Raw test data is not merely a technical formality; it is the evidentiary foundation upon which an expert’s opinions rest. Without access to it, a party cannot meaningfully challenge or cross-examine that expert at the hearing.

We further argued that the SCM, while restricting the release of test tools, questions, and proprietary materials, does not prohibit disclosure of data collected from the Applicant during testing. Critically, the SCM itself contemplates that sharing such information may be justified to comply with a legal requirement, and a Tribunal Order is precisely that.

The LAT’s Decision

The Adjudicator agreed with our position in full and granted the motion.

The LAT drew an important distinction: the SCM’s restrictions apply to the test tools, instruments, and proprietary questions themselves, not the raw data obtained from an individual during testing. The Adjudicator was not satisfied that the SCM prevented the psychologist from complying with a Tribunal Order requiring production of this data.

The LAT also confirmed that without access to raw test data, the Applicant would be deprived of the ability to meaningfully cross-examine the psychologist at the hearing, which is a fundamental right in any adversarial proceeding.

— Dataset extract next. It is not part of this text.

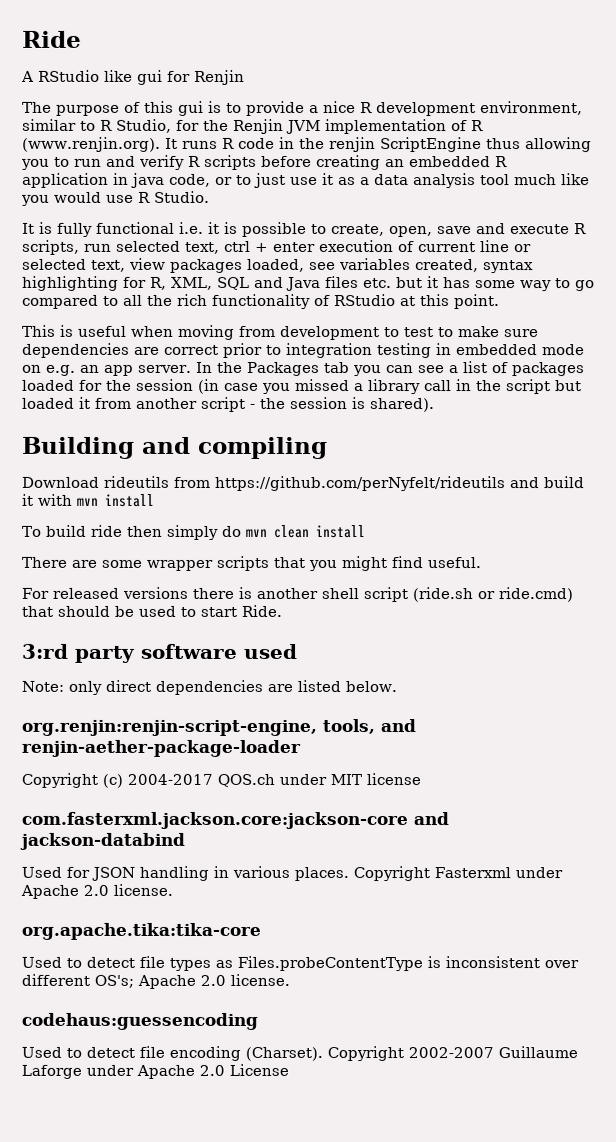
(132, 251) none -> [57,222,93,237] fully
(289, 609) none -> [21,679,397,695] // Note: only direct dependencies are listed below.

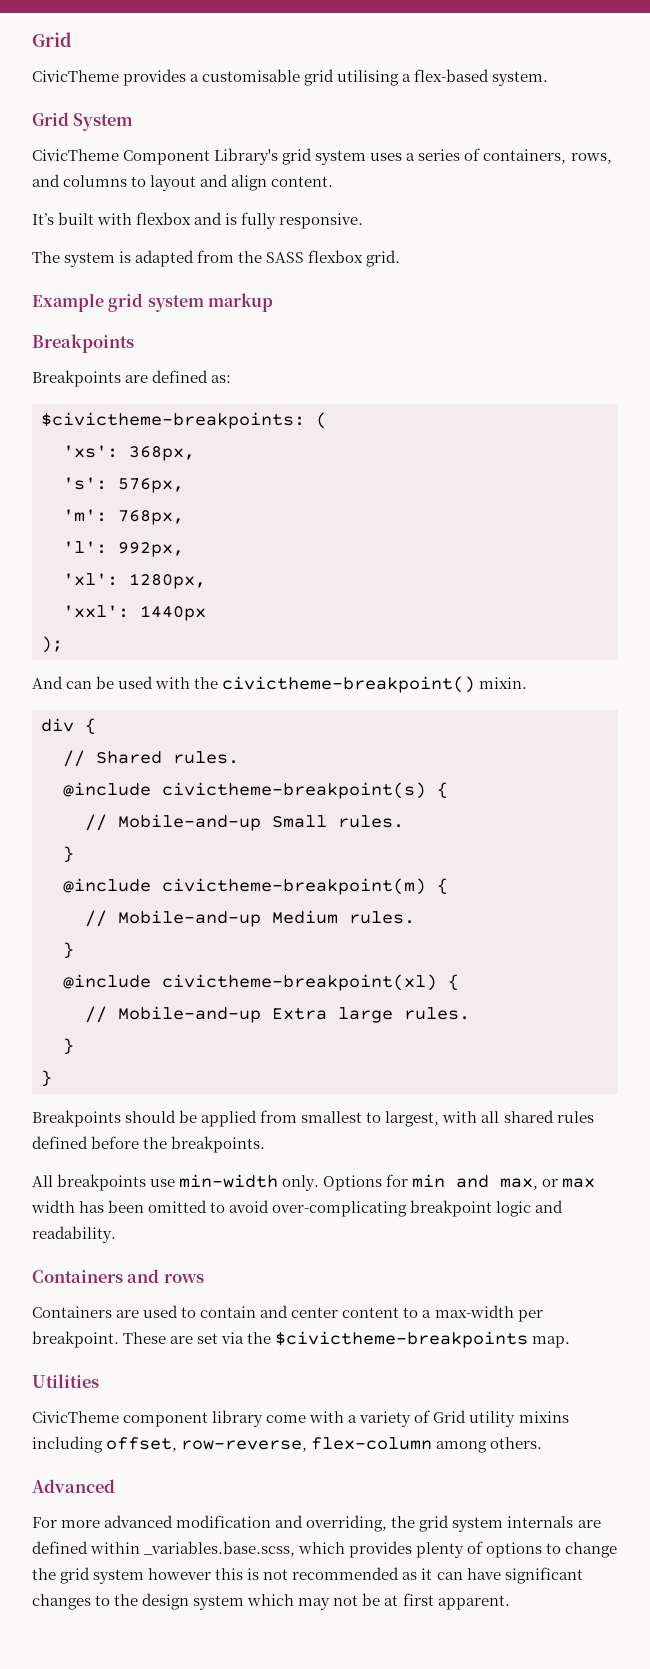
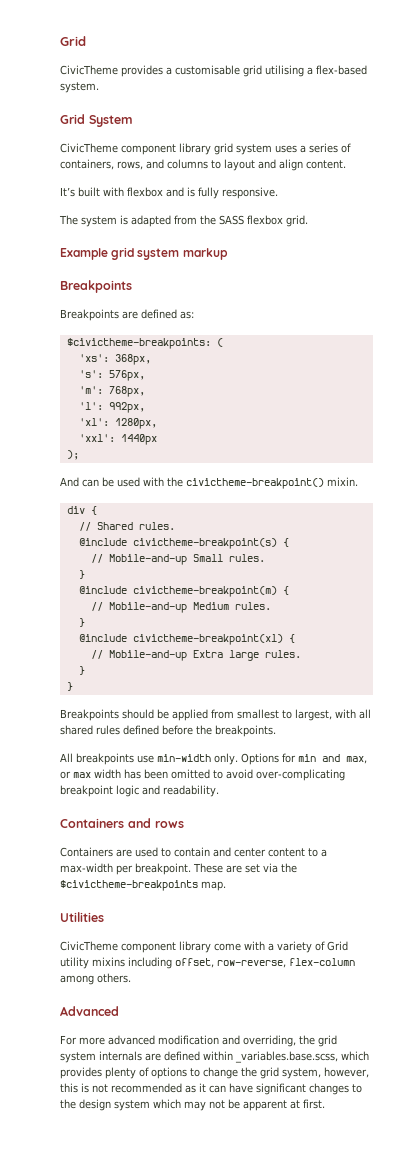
[123,148,279,165] Component Library's -> [121,143,211,155] component library
[93,1568,212,1584] system however -> [282,1067,369,1079] system, however,
[384,1593,510,1610] at first apparent. -> [243,1099,325,1111] apparent at first.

The Respondent is now required to produce the examiner’s complete file, including all raw test data.

Why This Matters

This decision has broader significance for anyone involved in an accident benefits dispute where the Applicant is seeking access to raw test data. It confirms that insurers cannot use professional standards or copyright protections as a blanket shield against disclosure. When a Tribunal orders production, that Order carries the force of a legal obligation, one that professional standards themselves acknowledge must be respected.

This decision is an important step toward greater transparency in insurer examinations and reinforces the principle that expert evidence must be open to scrutiny at every level.

If you are involved in an accident benefits dispute and an insurer has required you to attend an examination, it is critical to understand the scope of disclosure you are entitled to and take steps to ensure it is provided.